What separate procedures are being developed at this moment?
With the main provisions specified in the law the view of the Ministry of Legal Affairs was that there was no need for a procedure for implementing the law. Still, it is appropriate to regulate certain issues that may be deemed professional with separate procedures. Currently, 15 procedures and the model agreement are being developed. At the Government level, 3-4 procedures will be passed. These include: procedure on payment, allocation and spending of the royalty fees and the special permit payment, and procedure for registration and estimation of petroleum etc.

In relation to finance, there are many issues that cannot be regulated by the law alone, such as the receipt of reserves and reports, conferment of professional ranks and titles etc. Therefore the Working Group is working to develop the relevant procedures.
American lawyers advised us that there is need for clarifying some provisions related to dispute settlement with procedures. We need to work on this matter with careful attention.

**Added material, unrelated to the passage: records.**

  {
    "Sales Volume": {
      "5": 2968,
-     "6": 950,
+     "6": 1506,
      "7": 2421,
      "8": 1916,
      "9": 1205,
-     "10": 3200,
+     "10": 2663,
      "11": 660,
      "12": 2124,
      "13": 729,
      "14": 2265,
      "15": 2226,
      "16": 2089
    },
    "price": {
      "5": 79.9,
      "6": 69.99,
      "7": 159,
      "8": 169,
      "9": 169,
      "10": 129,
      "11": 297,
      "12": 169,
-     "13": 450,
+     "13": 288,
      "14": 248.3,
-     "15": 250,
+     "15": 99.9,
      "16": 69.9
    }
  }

The procedure regulating the activities relevant to the exploration and mining of non-traditional petroleum has been submitted to the Cabinet for review and approval. If I may add here, a fund for developing the petroleum sector was specifically added to the Special Government fund. This fund will be made up of 3% of the revenue form petroleum.  With the help of this fund, we will be able to enhance out national capacity for conducting exploration. Although the provision stating that national companies will be supported was changed significantly during review, at least this fund will be used for training the people in this sector and assisting them to conduct certain activities themselves.

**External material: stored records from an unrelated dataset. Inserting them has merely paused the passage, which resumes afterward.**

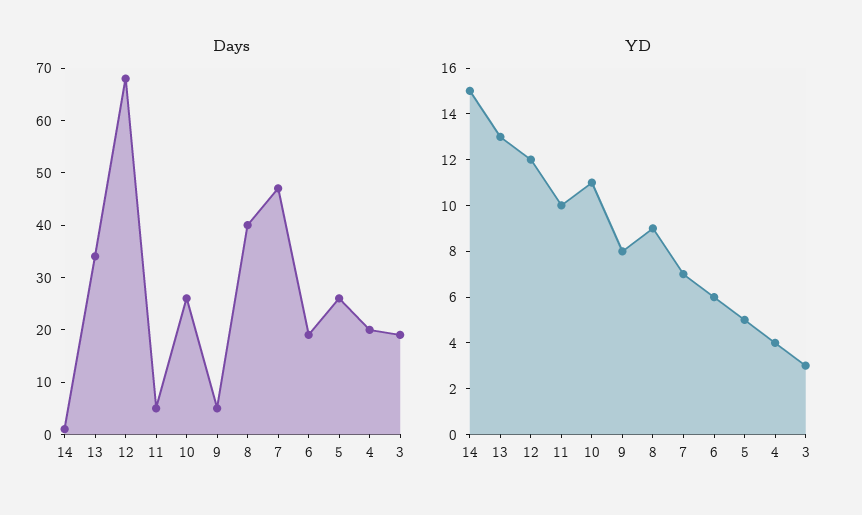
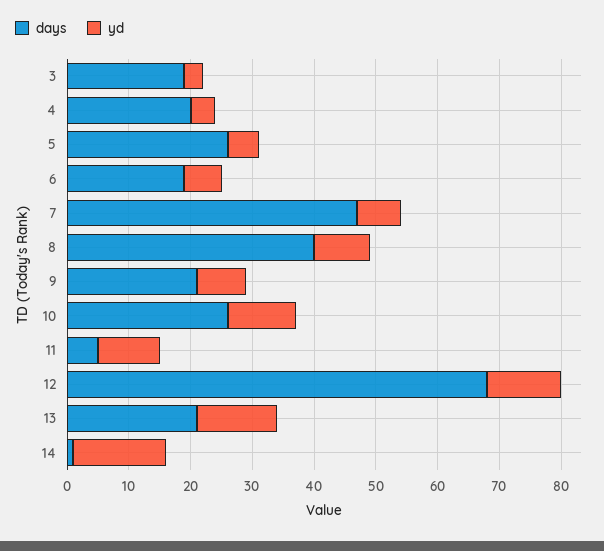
  {
    "Days": {
      "14": 0,
-     "13": 35,
+     "13": 20,
      "12": 70,
      "11": 5,
      "10": 25,
-     "9": 5,
+     "9": 20,
      "8": 40,
      "7": 45,
      "6": 20,
      "5": 25,
      "4": 20,
      "3": 20
    },
    "YD": {
      "14": 15,
      "13": 13,
      "12": 12,
      "11": 10,
      "10": 11,
      "9": 8,
      "8": 9,
      "7": 7,
      "6": 6,
      "5": 5,
      "4": 4,
      "3": 3
    }
  }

In our petroleum sector, there is no drilling team of our own and a team from China comes to do the job. Nearly all activities such as digging the hole, carrying out the carotage survey, increasing the output and stabilizing the pressure in the layer are being performed by foreigners as Mongolians are unable to do them. Most Mongolians employed at PetroChina are working in mining or on ordinary ground jobs, and not holding specialized posts. There is urgent need for advanced training to enhance human resources in the petroleum sector. I can only hope that the fund for developing the petroleum sector will help national companies and national workers, for it is my opinion that it is wrong to be always dependent on foreigners.

The present arrangement in the petroleum sector is that 75% will be foreign workers and 25% local. The percentage of Mongolians must go up but at this moment we do not have the trained manpower to fill more skilled slots. Indeed, a draft provision calling for gradual decrease in the number of foreign workers had to be taken out as this was an issue that was to be regulated by a separate law. Now we need to shift our focus to the fund for developing the petroleum sector. The terms of reference for the fund are currently being developed.

PetroChina was under the scanner about how it had been conducting pilot mining operations for years on end. The law now specifies that such operations cannot continue for more than 180 days. There cannot be production under the name of pilot phase. After these 180 days, the company will start mining, after assessing whether or not their geophysical survey had been thorough enough, and what potential the hole holds. This is a bit different in the case of non-traditional petroleum. Although it is not specified in the law, there will be procedures detailing the pilot phase mining of non-traditional petroleum.

In general, in non-traditional petroleum, there are cases where the exploration and the mining can be conducted simultaneously, while in the case of the traditional petroleum, once exploration is completed, the reserve is determined and the mining operation launched. While traditional petroleum requires large investment in exploration, non-traditional petroleum requires larger investment during mining than during exploration. In this regard, there are issues that need to be paid attention to, to be specified in the procedures and to be reviewed.
Finally, there is an urgent need for specialized trainings for human resources in the petroleum sector.